Despite the consistent progress toward legalization and increasing accessibility at the state level, cannabis companies and valuations have faltered. AdvisorShares Pure US Cannabis ETF- MSOS is down 80% since February 2021. The fund’s largest holding, Green Thumb Industries, is nearing five-year lows. The graph below shows that Price to Sales multiples for the industry is back to the lowest level in at least four years. With valuations relatively cheap and the rising odds for strong growth, Cannabis stocks may be a sector worth following.

cannabis valautions

Who’s Buying and Who’s Selling?

The media often claims that either sellers or buyers drove the market’s direction. The truth is that every time a stock trades, there is a buyer and seller. By understanding that simple fact, we can gain an edge by distinguishing what type of investors are buying or selling.

It is often said retail investors are dumb money and institutional and hedge funds are smart money. The table below from AEI argues otherwise. Per AEI- “The S&P 500 Index Out-performed Hedge Funds over the Last 10 Years.

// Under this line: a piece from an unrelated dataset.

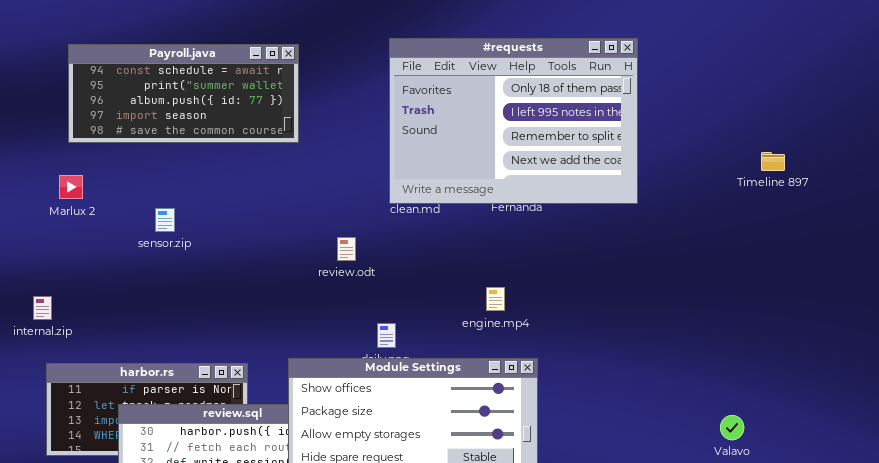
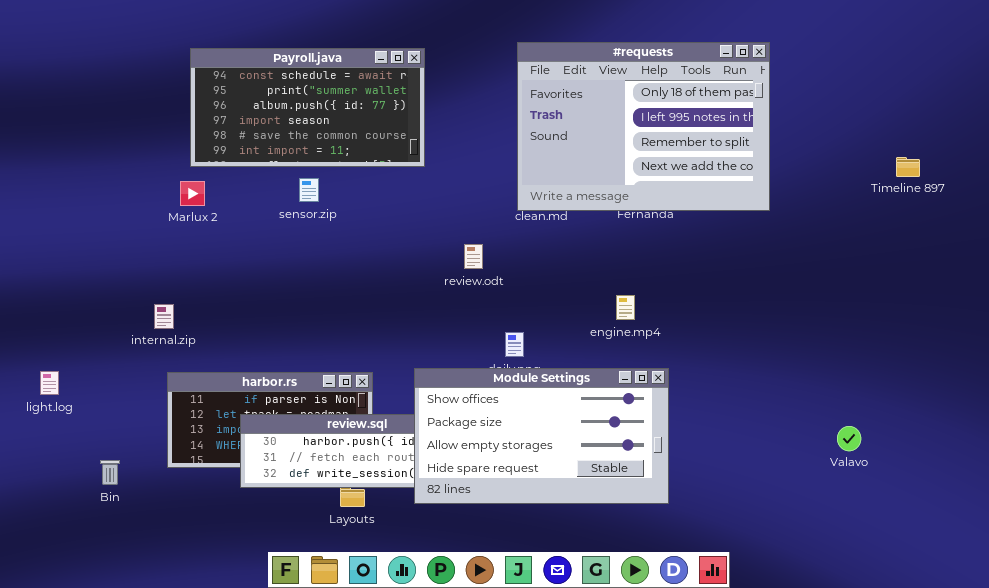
Payroll.java: [68,44,299,143] -> [190,48,425,167], resized
sensor.zip: [155,208,175,232] -> [299,178,319,202], moved
Valavo: [720,415,744,440] -> [837,426,861,451], moved

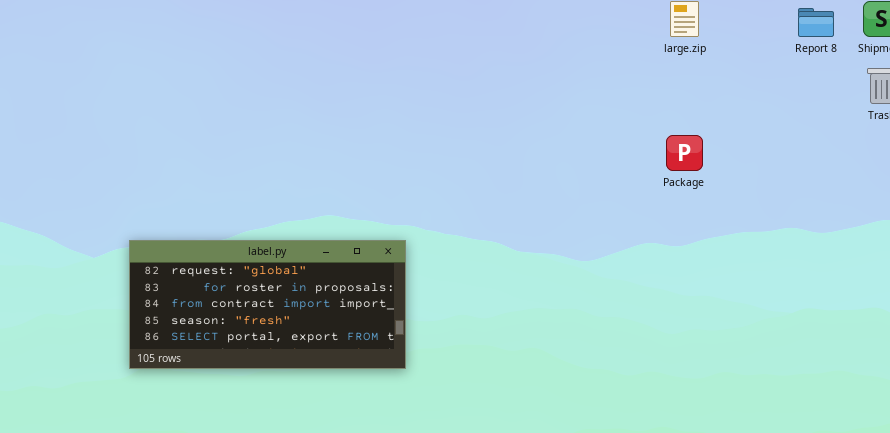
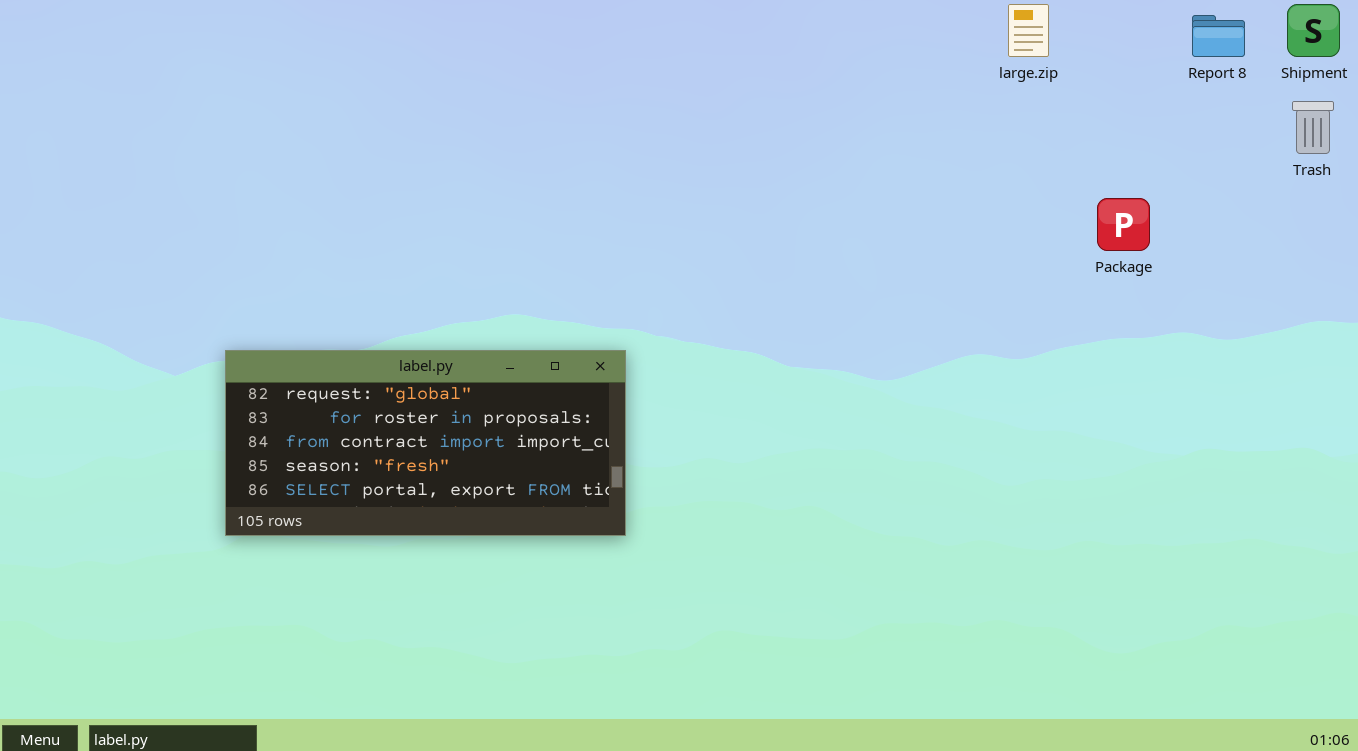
Package: [666,135,703,171] -> [1097,198,1150,251], moved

And It Wasn’t Even Close!” Given the significant popularity of passive investment strategies that buy the major indexes, it’s fair to say a good number of retail accounts and 401ks have beaten hedge funds over the last decade.

The second graph highlights how retail and hedge fund investors are currently positioning themselves. As it shows, retail investors (private clients) have been buying throughout the year. Right now, they do not seem very smart. Our concern is that the traditional “smart money,” the hedge funds, which have been aggressively selling, are correct. That said, hedge funds have been buying recently, which may be a good sign if it continues. If retail becomes net sellers in 2023 and hedge funds large buyers, we may see active investment strategies beat out passive ones. Such would prove worrisome for the FAANG stocks and other mega-cap stocks. Small and mid caps, which are not well represented in passive funds, may outperform in such an environment.